Rationale: Option C normalizes the experience without being judgmental, which helps reduce
shame and embarrassment. It contextualizes the past delusion as a coping failure under severe
stress, supporting the client's recovery.

9. Nurse's Responsibility in Suspected Child Abuse

A nurse suspects child abuse in a pediatric ER. What is the correct course of action?

• A) Wait for objective data.

• B) Confirm with the healthcare provider.

• C) Report to the nurse in charge.

• D) Note suspicions in the record only.

Rationale: Reporting suspected abuse immediately is a legal and ethical mandate for healthcare
providers. Reporting up the immediate chain of command to the nurse in charge follows
established institutional safety protocols.

10. Early Signs of Lithium Toxicity

A client who is being treated with lithium carbonate for bipolar disorder develops diarrhea,
vomiting, and drowsiness. What action should the nurse take?

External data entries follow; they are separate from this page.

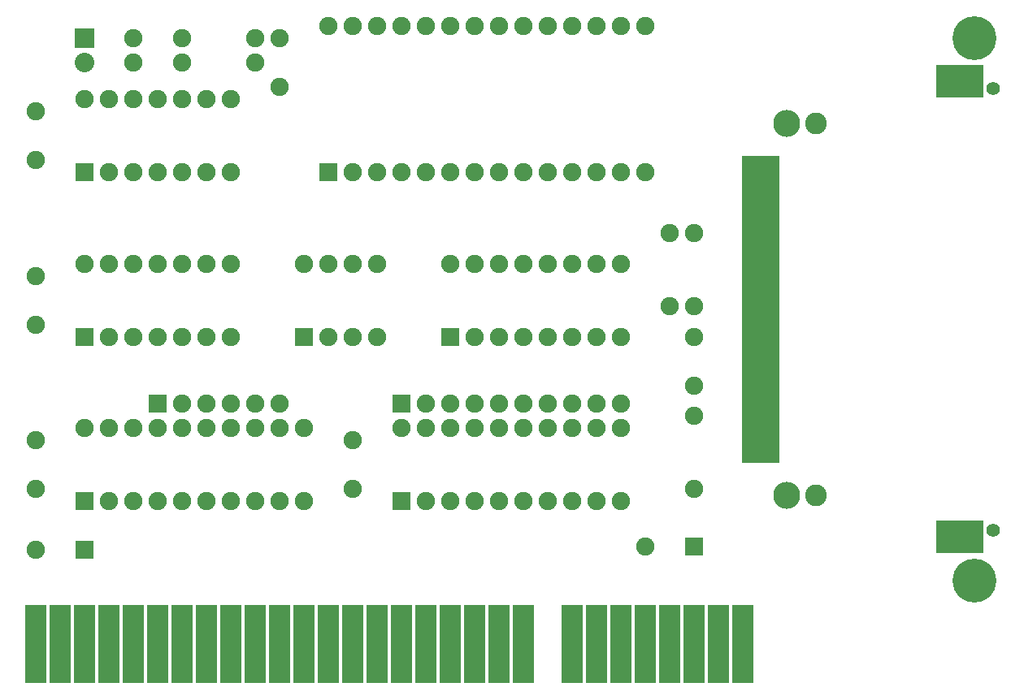
<source format=gts>
G04 (created by PCBNEW-RS274X (2012-01-19 BZR 3256)-stable) date 4/5/2013 11:43:27 PM*
G01*
G70*
G90*
%MOIN*%
G04 Gerber Fmt 3.4, Leading zero omitted, Abs format*
%FSLAX34Y34*%
G04 APERTURE LIST*
%ADD10C,0.006000*%
%ADD11C,0.180000*%
%ADD12R,0.075000X0.075000*%
%ADD13C,0.075000*%
%ADD14R,0.080000X0.080000*%
%ADD15C,0.080000*%
%ADD16R,0.090000X0.320000*%
%ADD17R,0.157800X0.035000*%
%ADD18C,0.055400*%
%ADD19C,0.088900*%
%ADD20C,0.110600*%
%ADD21R,0.197200X0.138100*%
G04 APERTURE END LIST*
G54D10*
G54D11*
X79500Y-26500D03*
X79500Y-48750D03*
G54D12*
X43000Y-45500D03*
G54D13*
X44000Y-45500D03*
X45000Y-45500D03*
X46000Y-45500D03*
X47000Y-45500D03*
X48000Y-45500D03*
X49000Y-45500D03*
X50000Y-45500D03*
X51000Y-45500D03*
X52000Y-45500D03*
X52000Y-42500D03*
X51000Y-42500D03*
X50000Y-42500D03*
X49000Y-42500D03*
X48000Y-42500D03*
X47000Y-42500D03*
X46000Y-42500D03*
X45000Y-42500D03*
X44000Y-42500D03*
X43000Y-42500D03*
G54D12*
X58000Y-38750D03*
G54D13*
X59000Y-38750D03*
X60000Y-38750D03*
X61000Y-38750D03*
X62000Y-38750D03*
X63000Y-38750D03*
X64000Y-38750D03*
X65000Y-38750D03*
X65000Y-35750D03*
X64000Y-35750D03*
X63000Y-35750D03*
X62000Y-35750D03*
X61000Y-35750D03*
X60000Y-35750D03*
X59000Y-35750D03*
X58000Y-35750D03*
X51000Y-26500D03*
X51000Y-28500D03*
X68000Y-38750D03*
X68000Y-40750D03*
X41000Y-29500D03*
X41000Y-31500D03*
X41000Y-36250D03*
X41000Y-38250D03*
X41000Y-43000D03*
X41000Y-45000D03*
X54000Y-43000D03*
X54000Y-45000D03*
X47000Y-27500D03*
X50000Y-27500D03*
X47000Y-26500D03*
X50000Y-26500D03*
X67000Y-34500D03*
X67000Y-37500D03*
X68000Y-34500D03*
X68000Y-37500D03*
X68000Y-42000D03*
X68000Y-45000D03*
G54D12*
X43000Y-47500D03*
G54D13*
X41000Y-47500D03*
G54D12*
X68000Y-47375D03*
G54D13*
X66000Y-47375D03*
G54D14*
X43000Y-26500D03*
G54D15*
X43000Y-27500D03*
G54D12*
X46000Y-41500D03*
G54D13*
X47000Y-41500D03*
X48000Y-41500D03*
X49000Y-41500D03*
X50000Y-41500D03*
X51000Y-41500D03*
G54D12*
X56000Y-41500D03*
G54D13*
X57000Y-41500D03*
X58000Y-41500D03*
X59000Y-41500D03*
X60000Y-41500D03*
X61000Y-41500D03*
X62000Y-41500D03*
X63000Y-41500D03*
X64000Y-41500D03*
X65000Y-41500D03*
G54D12*
X52000Y-38750D03*
G54D13*
X53000Y-38750D03*
X54000Y-38750D03*
X55000Y-38750D03*
X55000Y-35750D03*
X54000Y-35750D03*
X53000Y-35750D03*
X52000Y-35750D03*
G54D12*
X53000Y-32000D03*
G54D13*
X54000Y-32000D03*
X55000Y-32000D03*
X56000Y-32000D03*
X57000Y-32000D03*
X58000Y-32000D03*
X59000Y-32000D03*
X60000Y-32000D03*
X61000Y-32000D03*
X62000Y-32000D03*
X63000Y-32000D03*
X64000Y-32000D03*
X65000Y-32000D03*
X66000Y-32000D03*
X66000Y-26000D03*
X65000Y-26000D03*
X64000Y-26000D03*
X63000Y-26000D03*
X62000Y-26000D03*
X61000Y-26000D03*
X60000Y-26000D03*
X59000Y-26000D03*
X58000Y-26000D03*
X57000Y-26000D03*
X56000Y-26000D03*
X55000Y-26000D03*
X54000Y-26000D03*
X53000Y-26000D03*
G54D12*
X56000Y-45500D03*
G54D13*
X57000Y-45500D03*
X58000Y-45500D03*
X59000Y-45500D03*
X60000Y-45500D03*
X61000Y-45500D03*
X62000Y-45500D03*
X63000Y-45500D03*
X64000Y-45500D03*
X65000Y-45500D03*
X65000Y-42500D03*
X64000Y-42500D03*
X63000Y-42500D03*
X62000Y-42500D03*
X61000Y-42500D03*
X60000Y-42500D03*
X59000Y-42500D03*
X58000Y-42500D03*
X57000Y-42500D03*
X56000Y-42500D03*
G54D12*
X43000Y-38750D03*
G54D13*
X44000Y-38750D03*
X45000Y-38750D03*
X46000Y-38750D03*
X47000Y-38750D03*
X48000Y-38750D03*
X49000Y-38750D03*
X49000Y-35750D03*
X48000Y-35750D03*
X47000Y-35750D03*
X46000Y-35750D03*
X45000Y-35750D03*
X44000Y-35750D03*
X43000Y-35750D03*
G54D12*
X43000Y-32000D03*
G54D13*
X44000Y-32000D03*
X45000Y-32000D03*
X46000Y-32000D03*
X47000Y-32000D03*
X48000Y-32000D03*
X49000Y-32000D03*
X49000Y-29000D03*
X48000Y-29000D03*
X47000Y-29000D03*
X46000Y-29000D03*
X45000Y-29000D03*
X44000Y-29000D03*
X43000Y-29000D03*
G54D16*
X70000Y-51375D03*
X69000Y-51375D03*
X68000Y-51375D03*
X67000Y-51375D03*
X66000Y-51375D03*
X65000Y-51375D03*
X64000Y-51375D03*
X63000Y-51375D03*
X61000Y-51375D03*
X60000Y-51375D03*
X59000Y-51375D03*
X58000Y-51375D03*
X57000Y-51375D03*
X56000Y-51375D03*
X55000Y-51375D03*
X54000Y-51375D03*
X53000Y-51375D03*
X52000Y-51375D03*
X51000Y-51375D03*
X50000Y-51375D03*
X49000Y-51375D03*
X48000Y-51375D03*
X47000Y-51375D03*
X46000Y-51375D03*
X45000Y-51375D03*
X44000Y-51375D03*
X43000Y-51375D03*
X42000Y-51375D03*
X41000Y-51375D03*
G54D13*
X45000Y-26500D03*
X45000Y-27500D03*
G54D17*
X70736Y-43750D03*
X70736Y-43250D03*
X70736Y-42750D03*
X70736Y-42250D03*
X70736Y-41750D03*
X70736Y-41250D03*
X70736Y-40750D03*
X70736Y-40250D03*
X70736Y-39750D03*
X70736Y-39250D03*
X70736Y-38750D03*
X70736Y-38250D03*
X70736Y-37750D03*
X70736Y-37250D03*
X70736Y-36750D03*
X70736Y-36250D03*
X70736Y-35750D03*
X70736Y-35250D03*
X70736Y-34750D03*
X70736Y-34250D03*
X70736Y-33750D03*
X70736Y-33250D03*
X70736Y-32750D03*
X70736Y-32250D03*
X70736Y-31750D03*
X70736Y-43500D03*
X70736Y-43000D03*
X70736Y-42500D03*
X70736Y-42000D03*
X70736Y-41500D03*
X70736Y-41000D03*
X70736Y-40500D03*
X70736Y-40000D03*
X70736Y-39500D03*
X70736Y-39000D03*
X70736Y-38500D03*
X70736Y-38000D03*
X70736Y-37500D03*
X70736Y-37000D03*
X70736Y-36500D03*
X70736Y-36000D03*
X70736Y-35500D03*
X70736Y-35000D03*
X70736Y-34500D03*
X70736Y-34000D03*
X70736Y-33500D03*
X70736Y-33000D03*
X70736Y-32500D03*
X70736Y-32000D03*
X70736Y-31500D03*
G54D18*
X80283Y-46680D03*
X80283Y-28570D03*
G54D19*
X73000Y-45251D03*
X73000Y-29999D03*
G54D20*
X71819Y-45251D03*
X71819Y-29999D03*
G54D21*
X78906Y-46975D03*
X78906Y-28275D03*
M02*

</source>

• A) Notify the healthcare provider immediately and prepare for administration of an
antidote.

• B) Notify the healthcare provider of the symptoms prior to the next administration of
the drug.

• C) Record the symptoms as normal side effects and continue administration of the
prescribed dosage.

• D) Hold the medication and refuse to administer additional amounts of the drug.

Rationale: Diarrhea, vomiting, and drowsiness are classic early signs of lithium toxicity. The
nurse must withhold the next dose and contact the healthcare provider immediately so serum
lithium levels can be evaluated before any more medication is given.